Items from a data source
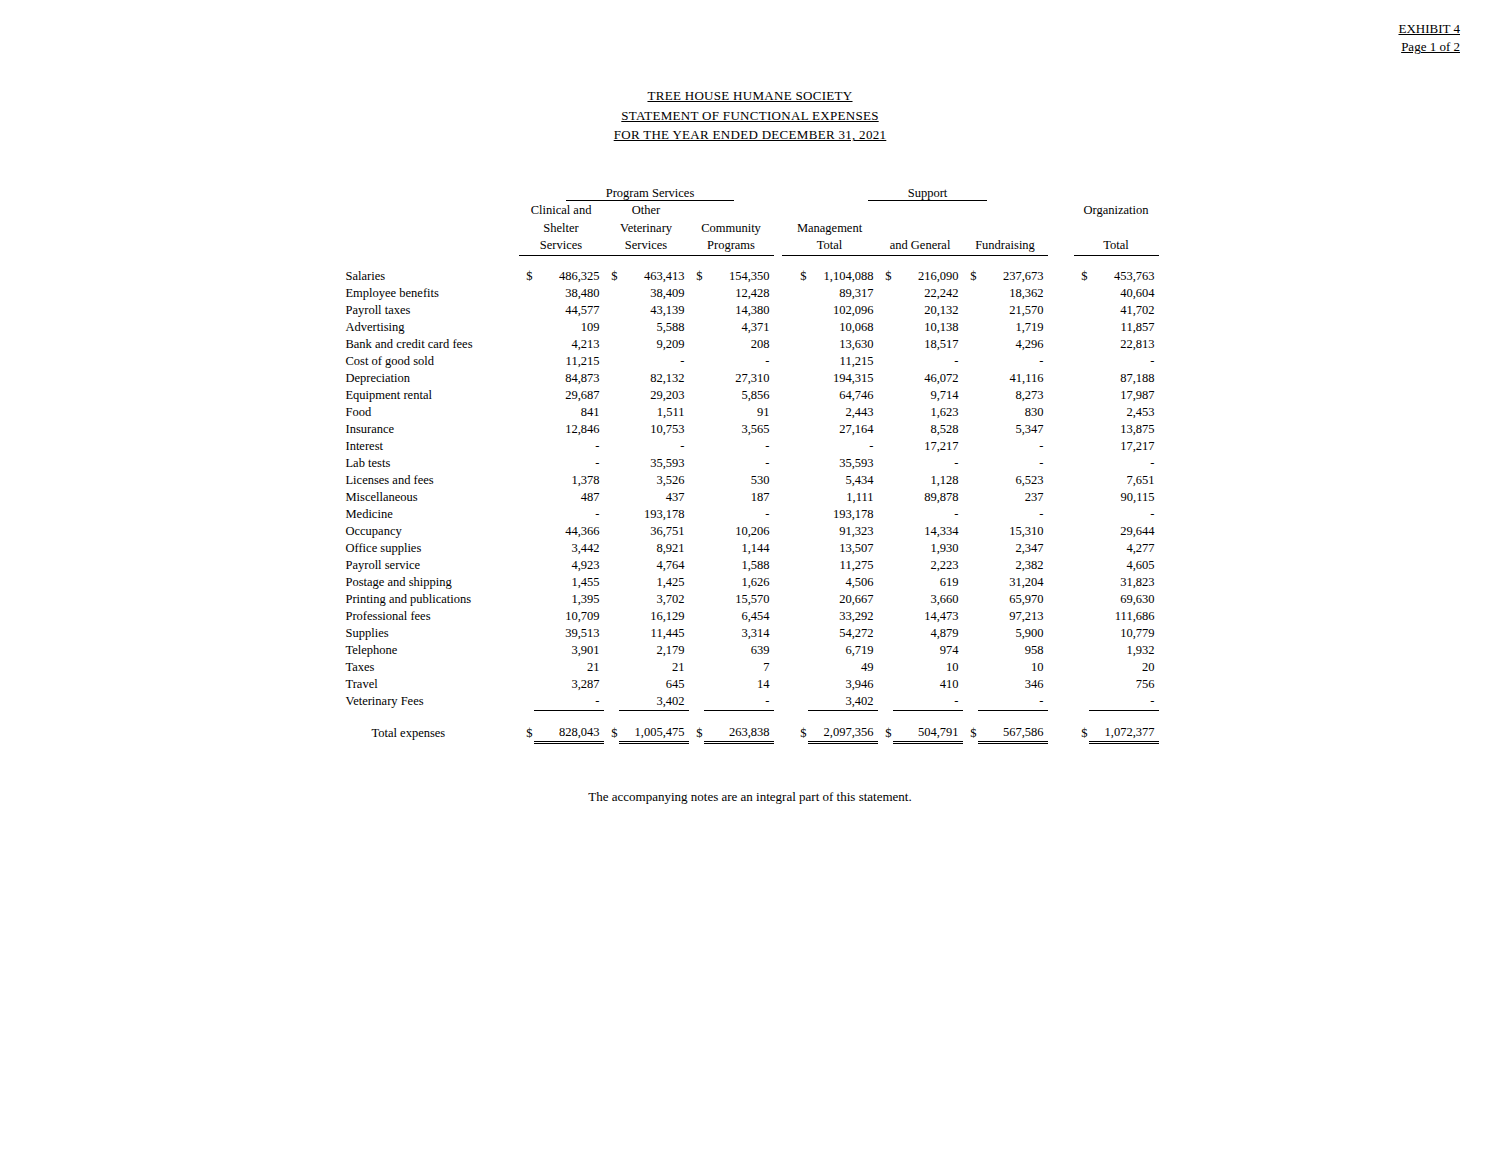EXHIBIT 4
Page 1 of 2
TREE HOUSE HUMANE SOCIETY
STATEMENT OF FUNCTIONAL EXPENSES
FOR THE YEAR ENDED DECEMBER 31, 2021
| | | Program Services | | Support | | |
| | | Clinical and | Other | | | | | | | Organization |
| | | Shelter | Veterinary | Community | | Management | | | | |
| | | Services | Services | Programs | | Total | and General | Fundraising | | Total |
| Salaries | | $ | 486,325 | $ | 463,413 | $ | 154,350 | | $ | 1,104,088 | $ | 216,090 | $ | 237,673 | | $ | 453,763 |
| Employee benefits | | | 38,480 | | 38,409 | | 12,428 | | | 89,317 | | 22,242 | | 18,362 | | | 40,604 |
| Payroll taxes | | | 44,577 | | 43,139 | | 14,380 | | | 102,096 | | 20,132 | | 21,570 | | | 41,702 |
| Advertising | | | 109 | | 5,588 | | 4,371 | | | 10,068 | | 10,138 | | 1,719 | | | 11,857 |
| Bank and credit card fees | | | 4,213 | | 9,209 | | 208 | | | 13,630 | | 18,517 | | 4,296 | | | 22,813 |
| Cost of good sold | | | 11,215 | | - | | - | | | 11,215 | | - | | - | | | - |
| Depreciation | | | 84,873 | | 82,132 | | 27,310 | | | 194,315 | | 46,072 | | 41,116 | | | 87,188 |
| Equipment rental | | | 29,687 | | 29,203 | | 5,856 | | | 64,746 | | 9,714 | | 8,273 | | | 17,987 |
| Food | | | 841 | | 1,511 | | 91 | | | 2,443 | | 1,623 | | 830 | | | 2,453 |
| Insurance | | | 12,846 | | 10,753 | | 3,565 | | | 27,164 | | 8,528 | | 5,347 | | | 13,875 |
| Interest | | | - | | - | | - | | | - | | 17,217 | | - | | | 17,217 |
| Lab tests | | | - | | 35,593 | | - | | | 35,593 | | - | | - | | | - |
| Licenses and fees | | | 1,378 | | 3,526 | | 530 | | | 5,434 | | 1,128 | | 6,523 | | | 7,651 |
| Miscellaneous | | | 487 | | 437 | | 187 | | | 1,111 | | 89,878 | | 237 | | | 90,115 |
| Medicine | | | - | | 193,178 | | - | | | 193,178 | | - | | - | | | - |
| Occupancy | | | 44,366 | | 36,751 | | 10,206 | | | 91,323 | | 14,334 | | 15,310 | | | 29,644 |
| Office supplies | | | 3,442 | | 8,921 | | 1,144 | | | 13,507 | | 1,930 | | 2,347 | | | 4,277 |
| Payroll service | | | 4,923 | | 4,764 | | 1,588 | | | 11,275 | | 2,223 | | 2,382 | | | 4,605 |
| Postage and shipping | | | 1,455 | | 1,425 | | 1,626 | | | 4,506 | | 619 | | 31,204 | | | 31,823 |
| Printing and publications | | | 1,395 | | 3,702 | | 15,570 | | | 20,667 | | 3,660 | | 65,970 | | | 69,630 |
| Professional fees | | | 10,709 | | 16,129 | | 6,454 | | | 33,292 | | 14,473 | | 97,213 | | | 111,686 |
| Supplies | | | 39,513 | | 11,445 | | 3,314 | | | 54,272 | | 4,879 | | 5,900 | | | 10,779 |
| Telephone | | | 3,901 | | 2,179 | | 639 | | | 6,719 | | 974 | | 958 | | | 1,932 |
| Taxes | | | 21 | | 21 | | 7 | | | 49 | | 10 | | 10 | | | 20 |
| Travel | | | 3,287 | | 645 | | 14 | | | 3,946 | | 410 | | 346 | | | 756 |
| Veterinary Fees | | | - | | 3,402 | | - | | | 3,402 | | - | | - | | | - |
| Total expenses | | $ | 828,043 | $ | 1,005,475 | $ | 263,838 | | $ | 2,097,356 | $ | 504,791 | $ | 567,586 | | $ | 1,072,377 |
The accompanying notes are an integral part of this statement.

REQUIRED ACTION
Above are the records. Copy the lines beginning at the one that has "5,900 | | | 10,779 |" and ending with the one that has "Taxes | | | 21", unchanged.

RESPONSE TO THIS TASK
| Supplies | | | 39,513 | | 11,445 | | 3,314 | | | 54,272 | | 4,879 | | 5,900 | | | 10,779 |
| Telephone | | | 3,901 | | 2,179 | | 639 | | | 6,719 | | 974 | | 958 | | | 1,932 |
| Taxes | | | 21 | | 21 | | 7 | | | 49 | | 10 | | 10 | | | 20 |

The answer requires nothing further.